(Data for processing Opens)
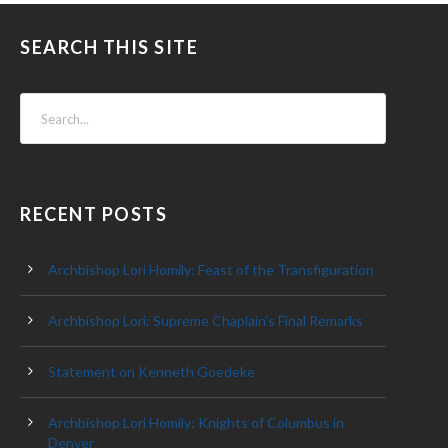
SEARCH THIS SITE
RECENT POSTS
Archbishop Lori Homily: Feast of the Transfiguration
Archbishop Lori: Supreme Chaplain’s Final Remarks
Statement on Kenneth Goedeke
Archbishop Lori Homily: Knights of Columbus in
Denver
(Data for processing Closes)
* Work instructions: In these lines, swap "Homily" for "Sermon" and keep everything else the same. Leave the pictures out of your answer.

* Answer for the task:
SEARCH THIS SITE
RECENT POSTS
Archbishop Lori Sermon: Feast of the Transfiguration
Archbishop Lori: Supreme Chaplain’s Final Remarks
Statement on Kenneth Goedeke
Archbishop Lori Sermon: Knights of Columbus in
Denver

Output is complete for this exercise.